**Your instructions:** Print every one of the records below word for word, leaving out the pictures.

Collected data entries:
[Start of Attachment]

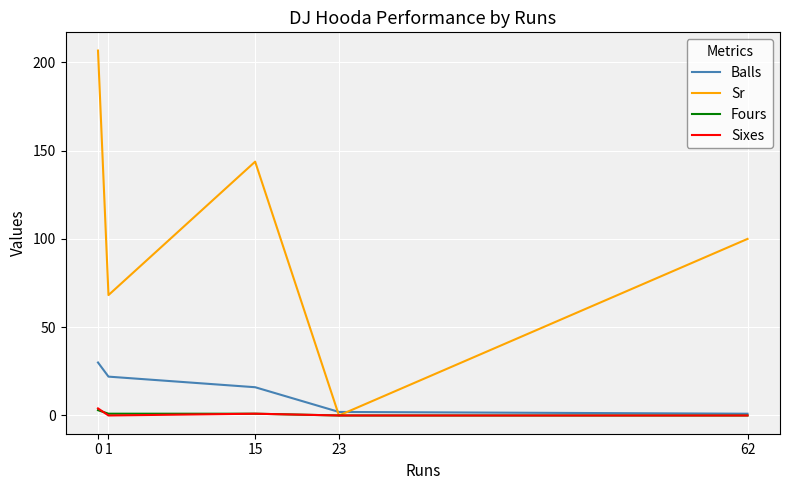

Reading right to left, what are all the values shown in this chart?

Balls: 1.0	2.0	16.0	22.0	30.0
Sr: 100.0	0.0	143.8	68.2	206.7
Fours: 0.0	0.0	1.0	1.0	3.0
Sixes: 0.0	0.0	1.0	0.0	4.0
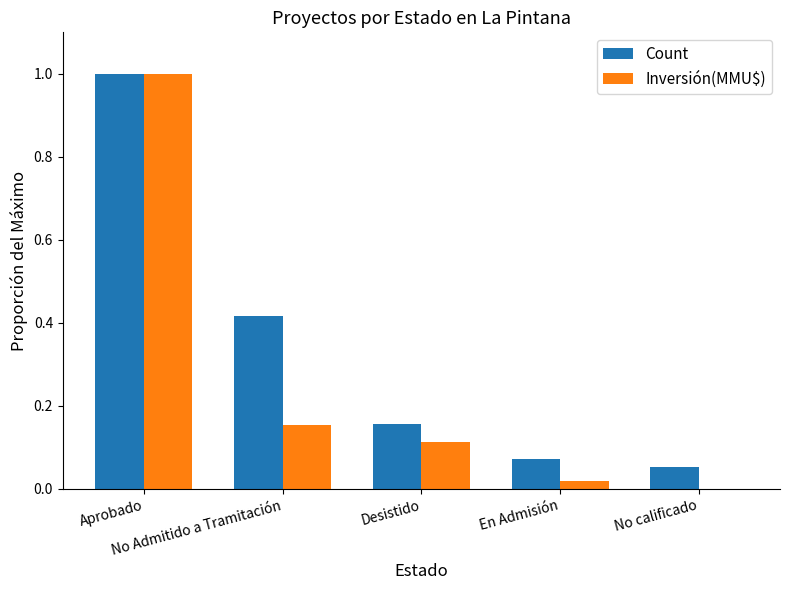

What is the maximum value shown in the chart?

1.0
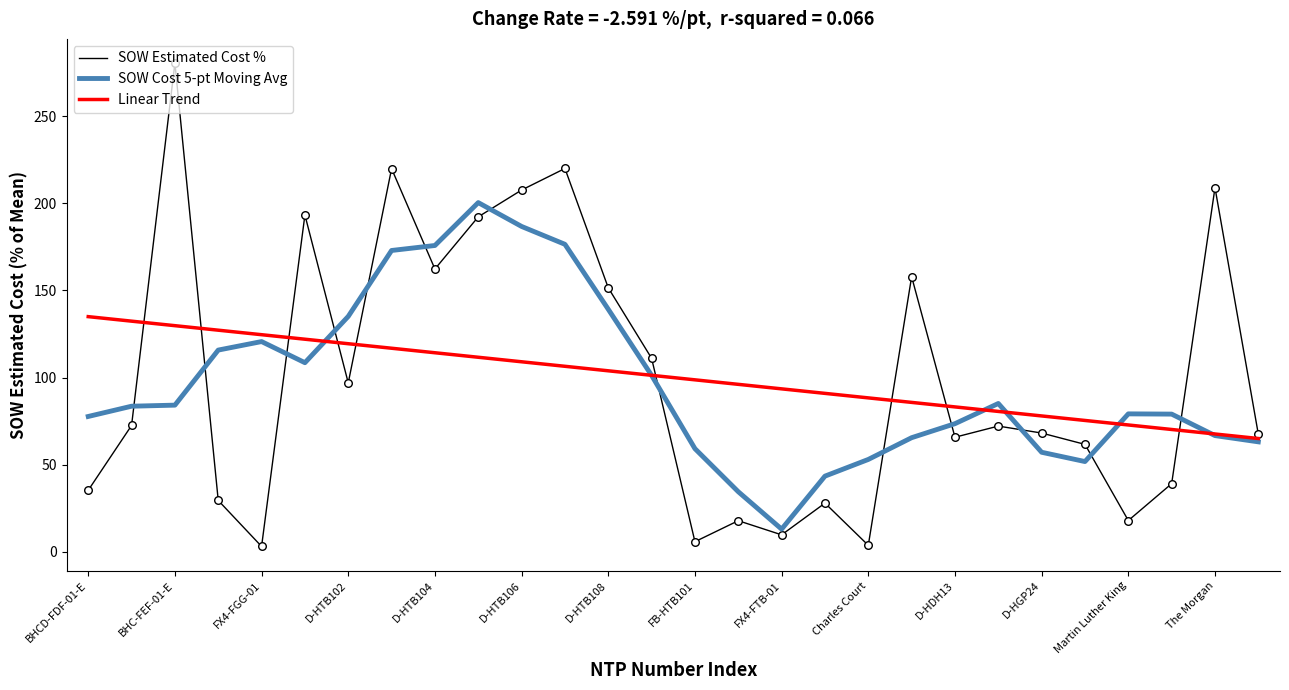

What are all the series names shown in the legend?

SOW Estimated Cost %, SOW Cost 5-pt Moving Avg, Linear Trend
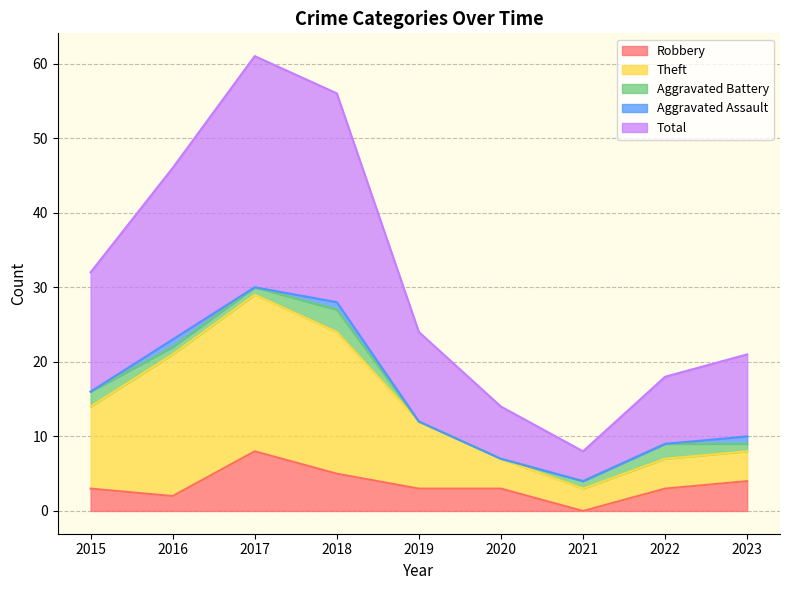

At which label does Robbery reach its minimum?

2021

[End of Attachment]

**Your response:**
Reading right to left, what are all the values shown in this chart?

Balls: 1.0	2.0	16.0	22.0	30.0
Sr: 100.0	0.0	143.8	68.2	206.7
Fours: 0.0	0.0	1.0	1.0	3.0
Sixes: 0.0	0.0	1.0	0.0	4.0

What is the maximum value shown in the chart?

1.0

What are all the series names shown in the legend?

SOW Estimated Cost %, SOW Cost 5-pt Moving Avg, Linear Trend

At which label does Robbery reach its minimum?

2021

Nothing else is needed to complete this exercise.